▶ **What is required**
Each line in the entries that has the word "GetSquaredDistanceTo" has to be copied.
Data for this task START
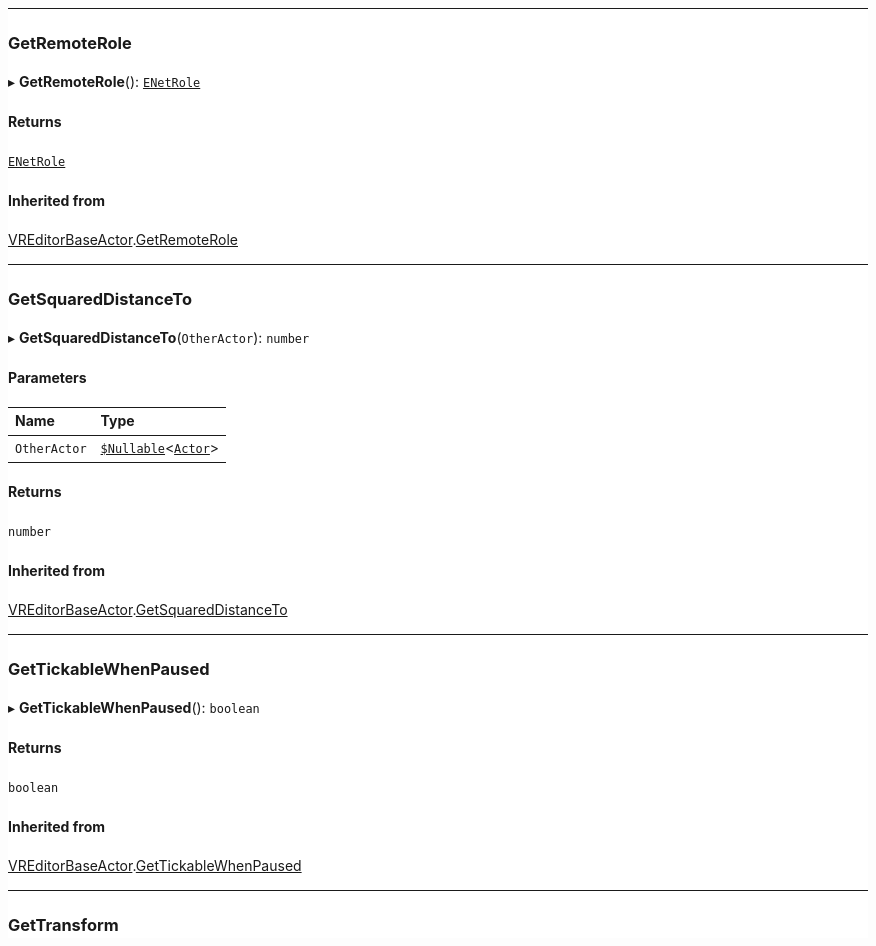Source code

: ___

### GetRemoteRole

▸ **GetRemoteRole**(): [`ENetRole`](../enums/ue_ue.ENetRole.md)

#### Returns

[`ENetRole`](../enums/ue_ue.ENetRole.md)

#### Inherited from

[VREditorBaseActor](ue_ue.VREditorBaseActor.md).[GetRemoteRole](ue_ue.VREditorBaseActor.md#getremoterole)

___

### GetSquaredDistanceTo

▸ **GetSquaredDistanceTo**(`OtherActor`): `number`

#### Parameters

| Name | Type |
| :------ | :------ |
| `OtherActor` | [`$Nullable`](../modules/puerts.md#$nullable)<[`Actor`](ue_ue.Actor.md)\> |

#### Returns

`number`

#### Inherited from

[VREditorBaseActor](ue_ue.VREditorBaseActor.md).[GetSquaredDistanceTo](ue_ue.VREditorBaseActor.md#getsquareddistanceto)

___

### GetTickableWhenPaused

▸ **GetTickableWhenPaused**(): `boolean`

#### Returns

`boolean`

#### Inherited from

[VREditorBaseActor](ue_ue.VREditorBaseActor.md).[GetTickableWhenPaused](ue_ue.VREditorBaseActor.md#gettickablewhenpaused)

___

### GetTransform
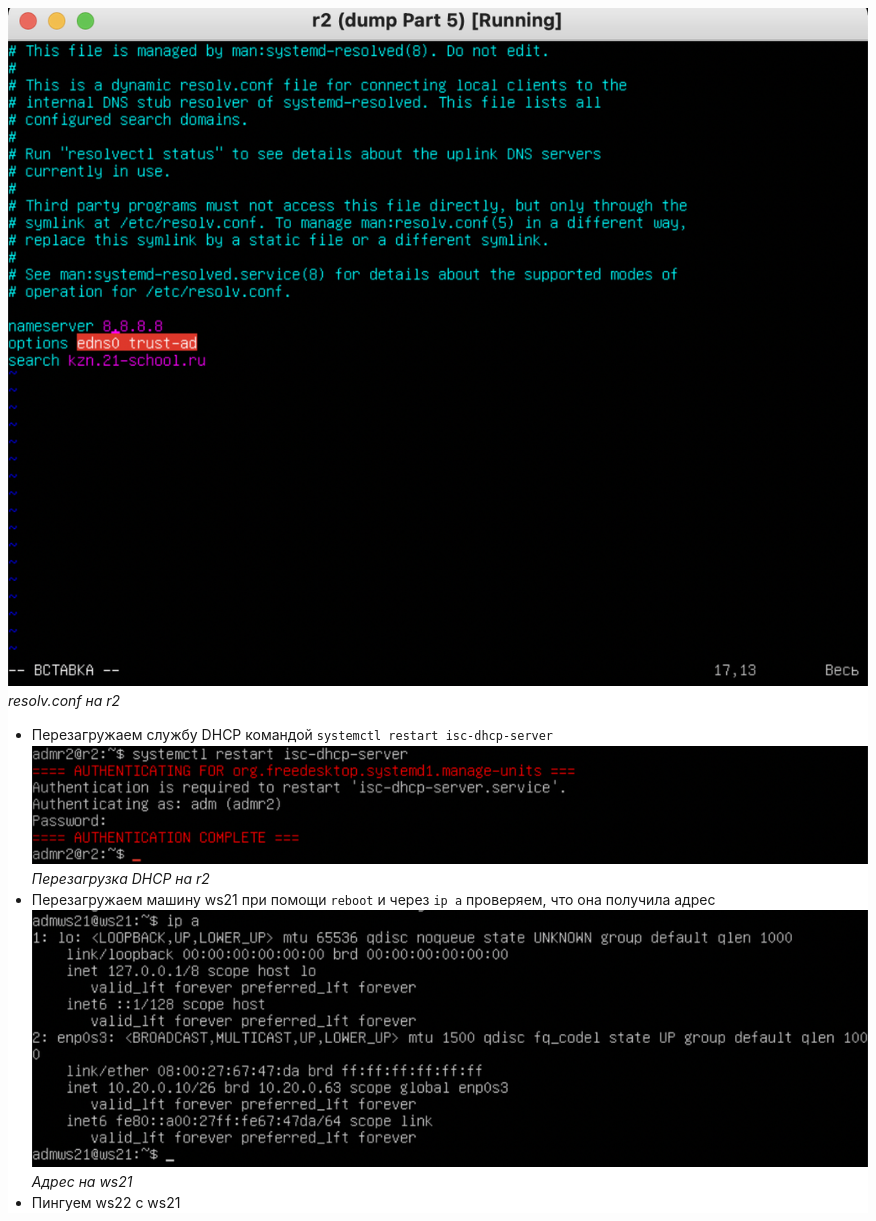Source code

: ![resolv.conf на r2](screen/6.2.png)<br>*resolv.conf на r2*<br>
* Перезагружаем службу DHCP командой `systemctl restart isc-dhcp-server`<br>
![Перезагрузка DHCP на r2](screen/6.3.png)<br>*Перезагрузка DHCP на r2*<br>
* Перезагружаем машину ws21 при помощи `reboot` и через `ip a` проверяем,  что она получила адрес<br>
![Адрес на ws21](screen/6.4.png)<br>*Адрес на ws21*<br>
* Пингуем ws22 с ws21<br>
Data for this task END
▶ **Written response**
### GetSquaredDistanceTo
▸ **GetSquaredDistanceTo**(`OtherActor`): `number`
[VREditorBaseActor](ue_ue.VREditorBaseActor.md).[GetSquaredDistanceTo](ue_ue.VREditorBaseActor.md#getsquareddistanceto)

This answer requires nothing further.